Insécurité dans le Bassin du Lac Tchad : 5700 décès enregistrés en 8 mois

Le Haut-Commissariat des Nations unies pour les réfugiés (HCR) décrit une situation sécuritaire en forte dégradation et aggravée par des déplacements forcés massifs.

Des groupes armés non étatiques ont mené près de 1800 incidents sécuritaires contre des civils. Notamment des attaques, des meurtres, des enlèvements, des explosions, des affrontements entre groupes armés et des raids contre des villages. Toutes ces exactions ont conduit au décès de 5700 personnes, a rapporté le directeur adjoint du HCR pour l’Afrique de l’Ouest et centrale, Andrew Wyllie, lors d’un point de presse à Genève le 3 juillet 2026. Ces données donnent une vue globale d’un phénomène en cours dans le Bassin du Lac Tchad : celui de l’inversion progressive de la récente stabilité observée dans cette partie du continent africain.
Dans cet environnement infernal, les civils paient le lourd tribut et les femmes sont de plus en plus nombreuses à porter les séquelles physiques de la violence exacerbée. « Le nombre de personnes connaissant des survivantes de violence aurait augmenté pour atteindre 27 % à ce jour en 2026, contre 19 % en 2025, ce qui indique une dégradation de la situation en matière de protection, dans un contexte de sous-déclaration importante, les survivantes dépendant de réseaux de soutien familiaux et communautaires déjà fragilisés ». Nul n’est épargné. Les enfants non plus. Ces derniers subissent les affres des conflits, du déracinement en plus des effets durables de l’arrêt prématuré de l’éducation scolaire. « Dans les zones les plus touchées, près de la moitié des enfants ne sont pas scolarisés, une proportion qui dépasse 78 % dans la province du Lac au Tchad », apprend-on.

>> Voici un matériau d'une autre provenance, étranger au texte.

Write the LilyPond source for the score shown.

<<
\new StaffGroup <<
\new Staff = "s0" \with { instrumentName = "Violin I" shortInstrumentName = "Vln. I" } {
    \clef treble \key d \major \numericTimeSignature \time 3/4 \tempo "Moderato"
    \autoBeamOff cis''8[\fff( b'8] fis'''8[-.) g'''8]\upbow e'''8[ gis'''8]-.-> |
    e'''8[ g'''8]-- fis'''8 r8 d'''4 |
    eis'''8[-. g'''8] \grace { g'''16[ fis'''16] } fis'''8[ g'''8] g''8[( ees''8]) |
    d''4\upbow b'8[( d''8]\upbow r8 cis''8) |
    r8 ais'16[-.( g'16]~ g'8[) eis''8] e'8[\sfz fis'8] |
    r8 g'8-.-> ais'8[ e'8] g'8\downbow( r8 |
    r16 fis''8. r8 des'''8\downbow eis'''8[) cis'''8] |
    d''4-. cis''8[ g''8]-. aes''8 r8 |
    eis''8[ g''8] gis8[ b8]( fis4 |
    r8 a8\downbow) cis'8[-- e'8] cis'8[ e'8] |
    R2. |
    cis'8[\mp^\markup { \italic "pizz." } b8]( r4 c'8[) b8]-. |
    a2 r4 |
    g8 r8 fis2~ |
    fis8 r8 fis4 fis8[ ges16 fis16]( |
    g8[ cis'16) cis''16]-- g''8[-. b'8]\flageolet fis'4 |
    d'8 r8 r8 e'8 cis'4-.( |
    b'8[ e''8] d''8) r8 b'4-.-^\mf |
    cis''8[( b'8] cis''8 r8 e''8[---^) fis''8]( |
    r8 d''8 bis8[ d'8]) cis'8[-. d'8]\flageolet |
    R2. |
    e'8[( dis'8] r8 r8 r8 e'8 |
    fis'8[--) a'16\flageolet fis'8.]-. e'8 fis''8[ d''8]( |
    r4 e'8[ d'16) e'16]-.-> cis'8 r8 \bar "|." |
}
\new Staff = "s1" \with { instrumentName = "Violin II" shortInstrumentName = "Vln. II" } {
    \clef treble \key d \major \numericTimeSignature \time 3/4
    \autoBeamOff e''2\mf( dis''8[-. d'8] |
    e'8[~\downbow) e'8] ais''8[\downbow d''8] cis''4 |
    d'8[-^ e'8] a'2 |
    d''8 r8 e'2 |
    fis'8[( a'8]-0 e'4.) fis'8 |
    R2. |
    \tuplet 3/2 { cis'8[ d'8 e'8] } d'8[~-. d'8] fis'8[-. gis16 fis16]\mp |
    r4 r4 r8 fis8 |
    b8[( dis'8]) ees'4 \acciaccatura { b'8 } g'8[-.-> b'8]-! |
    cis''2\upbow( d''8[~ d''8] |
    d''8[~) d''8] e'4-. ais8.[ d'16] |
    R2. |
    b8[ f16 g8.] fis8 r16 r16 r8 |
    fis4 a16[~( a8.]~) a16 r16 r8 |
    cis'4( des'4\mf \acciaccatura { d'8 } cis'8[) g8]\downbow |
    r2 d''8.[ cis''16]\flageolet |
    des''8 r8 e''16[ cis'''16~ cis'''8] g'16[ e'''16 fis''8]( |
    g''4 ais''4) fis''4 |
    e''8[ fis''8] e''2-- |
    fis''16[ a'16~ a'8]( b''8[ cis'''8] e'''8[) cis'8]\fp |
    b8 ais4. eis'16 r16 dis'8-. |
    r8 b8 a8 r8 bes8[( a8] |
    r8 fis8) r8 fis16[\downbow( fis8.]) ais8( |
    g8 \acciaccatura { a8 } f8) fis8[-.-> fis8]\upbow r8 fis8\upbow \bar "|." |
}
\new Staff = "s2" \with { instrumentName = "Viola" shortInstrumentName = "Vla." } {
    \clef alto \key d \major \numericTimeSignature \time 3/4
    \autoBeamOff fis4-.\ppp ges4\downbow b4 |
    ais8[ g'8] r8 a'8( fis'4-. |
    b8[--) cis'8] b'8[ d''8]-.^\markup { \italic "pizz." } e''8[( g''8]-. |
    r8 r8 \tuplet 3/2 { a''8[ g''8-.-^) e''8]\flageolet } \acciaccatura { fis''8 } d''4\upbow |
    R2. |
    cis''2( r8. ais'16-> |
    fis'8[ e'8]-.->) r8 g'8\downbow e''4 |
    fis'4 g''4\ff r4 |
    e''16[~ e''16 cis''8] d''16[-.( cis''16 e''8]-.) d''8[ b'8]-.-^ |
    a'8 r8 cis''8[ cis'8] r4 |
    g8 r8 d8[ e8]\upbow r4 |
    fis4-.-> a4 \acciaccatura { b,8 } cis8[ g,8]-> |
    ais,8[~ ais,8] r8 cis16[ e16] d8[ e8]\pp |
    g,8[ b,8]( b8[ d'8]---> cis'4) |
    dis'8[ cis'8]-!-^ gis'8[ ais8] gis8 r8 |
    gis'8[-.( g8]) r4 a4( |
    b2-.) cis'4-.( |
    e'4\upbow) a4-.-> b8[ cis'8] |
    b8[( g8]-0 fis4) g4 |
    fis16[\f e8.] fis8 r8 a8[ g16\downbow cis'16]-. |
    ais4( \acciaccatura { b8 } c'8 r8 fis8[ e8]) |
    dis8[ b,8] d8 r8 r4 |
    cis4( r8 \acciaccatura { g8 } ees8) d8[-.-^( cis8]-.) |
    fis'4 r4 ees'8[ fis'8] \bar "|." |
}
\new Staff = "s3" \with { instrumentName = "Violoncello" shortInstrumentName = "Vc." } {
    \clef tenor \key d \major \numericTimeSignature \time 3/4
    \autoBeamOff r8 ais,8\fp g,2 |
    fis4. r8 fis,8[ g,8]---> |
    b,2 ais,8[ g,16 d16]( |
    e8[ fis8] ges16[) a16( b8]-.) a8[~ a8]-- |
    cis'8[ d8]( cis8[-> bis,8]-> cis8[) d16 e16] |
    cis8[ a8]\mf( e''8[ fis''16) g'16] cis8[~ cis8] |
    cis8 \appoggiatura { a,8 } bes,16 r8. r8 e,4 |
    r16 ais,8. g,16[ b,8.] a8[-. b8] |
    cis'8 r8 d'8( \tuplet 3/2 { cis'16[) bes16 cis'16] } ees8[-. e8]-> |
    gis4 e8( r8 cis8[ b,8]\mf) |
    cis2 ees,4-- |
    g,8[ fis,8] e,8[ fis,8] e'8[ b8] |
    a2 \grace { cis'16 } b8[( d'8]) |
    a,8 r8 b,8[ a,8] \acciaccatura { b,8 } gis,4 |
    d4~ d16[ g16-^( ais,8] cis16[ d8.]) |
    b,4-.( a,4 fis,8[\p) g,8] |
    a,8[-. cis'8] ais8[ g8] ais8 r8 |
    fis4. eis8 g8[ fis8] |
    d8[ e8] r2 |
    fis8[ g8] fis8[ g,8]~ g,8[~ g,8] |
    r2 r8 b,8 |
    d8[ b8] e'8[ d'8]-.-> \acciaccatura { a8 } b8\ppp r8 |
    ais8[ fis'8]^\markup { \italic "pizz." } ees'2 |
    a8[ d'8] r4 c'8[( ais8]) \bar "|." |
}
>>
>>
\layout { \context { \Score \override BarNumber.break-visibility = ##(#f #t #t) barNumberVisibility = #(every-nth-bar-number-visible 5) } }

Les déplacements humains restent l’unique voie de salut pour les populations prises entre les feux des groupes armés. Ce qui contribue à complexifier davantage la crise humaine dans le Bassin du Lac Tchad. A en croire Andrew Wyllie, 77 500 personnes ont été contraintes au déplacement au Cameroun, au Tchad, au Nigeria et au Niger, depuis le début de l’année. Résultat : plus de 3,5 millions de personnes ont été déplacées de force, tandis que 8,2 millions ont besoin d’une aide humanitaire. Ces derniers font face à divers défis parmi lesquels l’accès aux ressources naturelles (bois, eau, denrées alimentaires, etc.) dont une juxtaposition sur le nombre de déplacés permet de mesurer l’immensité des besoins. Dans des zones affectées au demeurant par des crises écologiques et de bas niveaux de développement.